Wenn man die Bildungen derm-at-isch ‚zur Haut gehörend’ und Derm-at-itis ‚HautEntzündung’ sowie Derm-at-o-loge und Derm-o-plastik ‚Plastik/Nachbildung mit Haut’
vergleicht, sieht man, dass die Verfugung mit -at bei -isch zur Derivationsstammbildung (vgl.
Dr. W. Schindler. Zur Erkennung und Einstufung von Konfixen. PS/HS Morphologie. Seite 3
Eisenberg, Grundriß/ss, Band 1, Kap. zur Wortbildung) führt, so dass man -itis analog als
Derivationssuffix einstufen dürfte!
Es fällt auf, dass Fremdsuffixe fast immer vokalisch anlauten (-esk, -ität, -ismus, -oid),
wogegen Fremdpostkonfixe aus den alten Sprachen (Altgr., Lat.) konsonantisch anlauten, z.
B. -gen, -phil, -phob, -thek. Dem entspricht, dass sich Konfixe phonologisch wie Wörter
verhalten, während Suffixe tendenziell keine eigenständigen phonologischen Wörter
darstellen und phonologisch mit Material des voraufgehenden Basiselements fusionieren
(vgl. E.lek.tro.+thek und e.lek.tr+isch). Das ist zwar kein scharfes Diagnoseinstrument, aber
immerhin eine Daumen-mal-Pi-Hilfe, die sehr umsichtig anzuwenden ist.

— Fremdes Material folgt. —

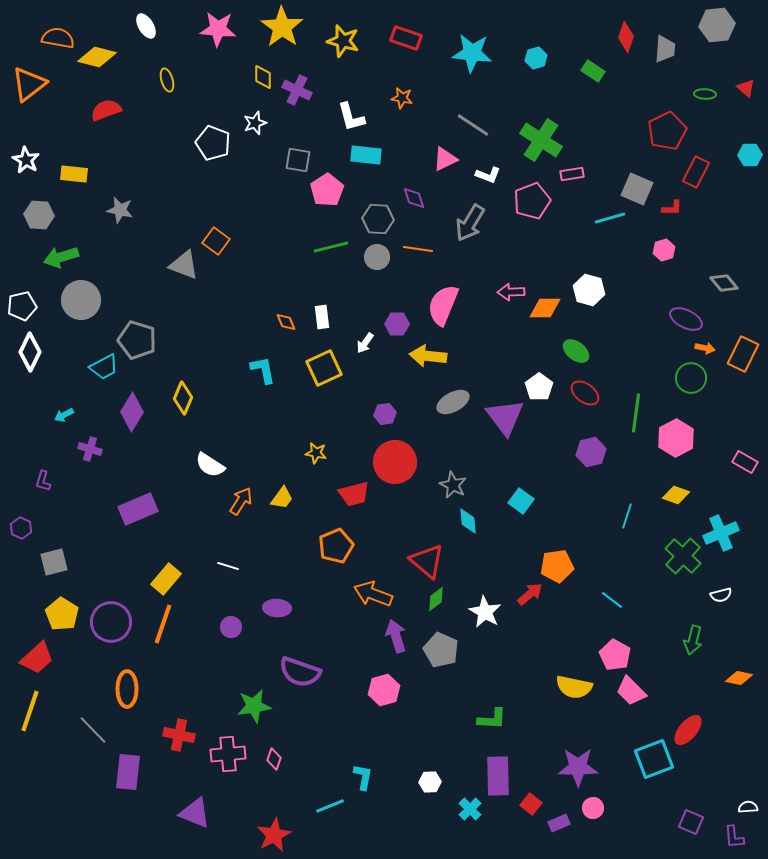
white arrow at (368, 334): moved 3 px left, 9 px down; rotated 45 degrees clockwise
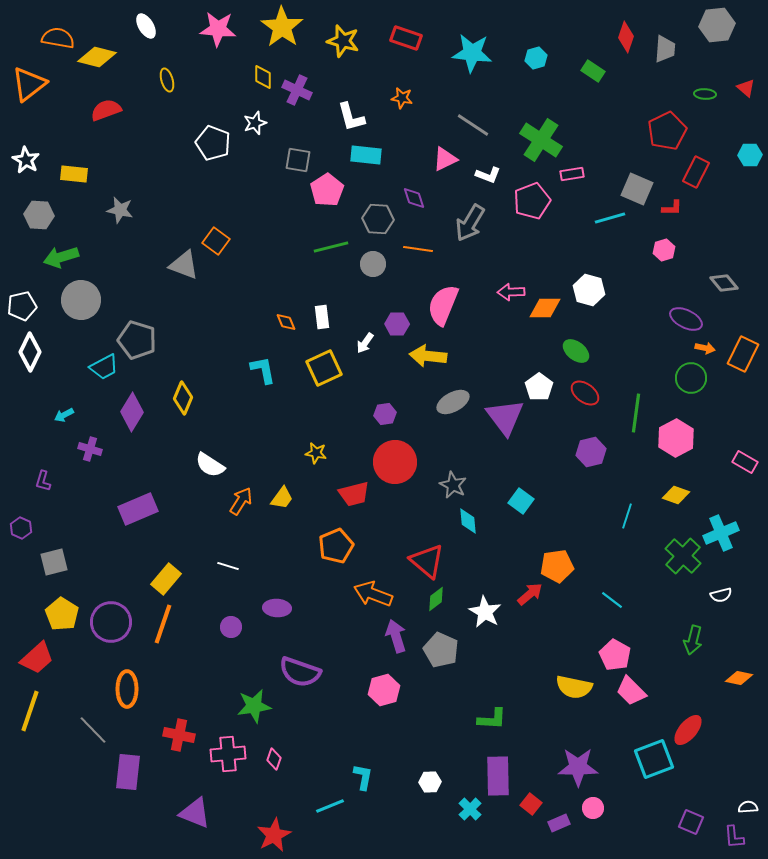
gray circle at (377, 257): moved 4 px left, 7 px down
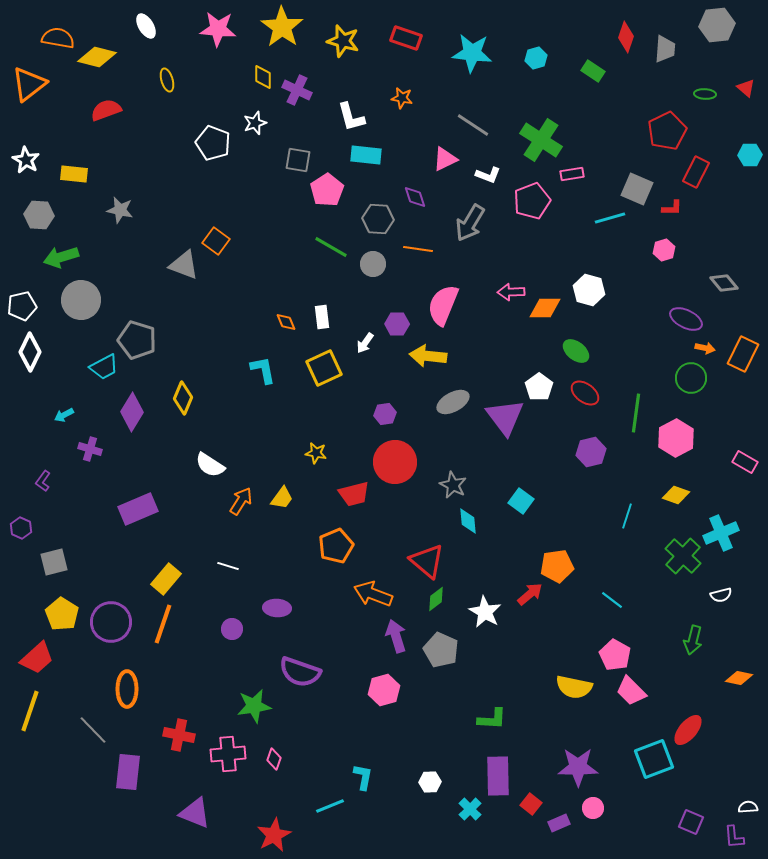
purple diamond at (414, 198): moved 1 px right, 1 px up
green line at (331, 247): rotated 44 degrees clockwise
purple L-shape at (43, 481): rotated 20 degrees clockwise
purple circle at (231, 627): moved 1 px right, 2 px down
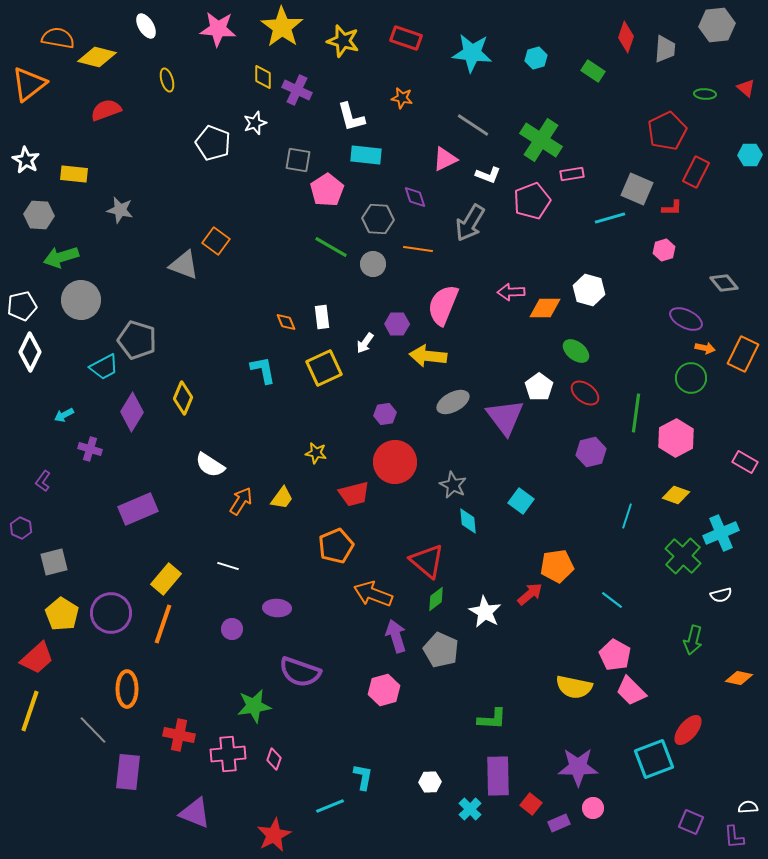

Völlig überzeugend ist dieses Verfahren allerdings nicht, denn im nativen Bereich sieht man,
dass Suffixe sowohl phonologisch worthaft (-heit, -lich) als auch phonologisch
unselbstständig sein können (-ig, -isch). Allerdings liegt die phonologische Worthaftigkeit
zumindest bei –heit und –lich daran, dass hier ehemalige Kompositionselemente (früher: lîch
‚*Gestalt’, vgl. heute Leich(e)) vorliegen, die infolge eines Grammatikalisierungsvorgangs in
die Kategorie der Suffixe übergegangen sind.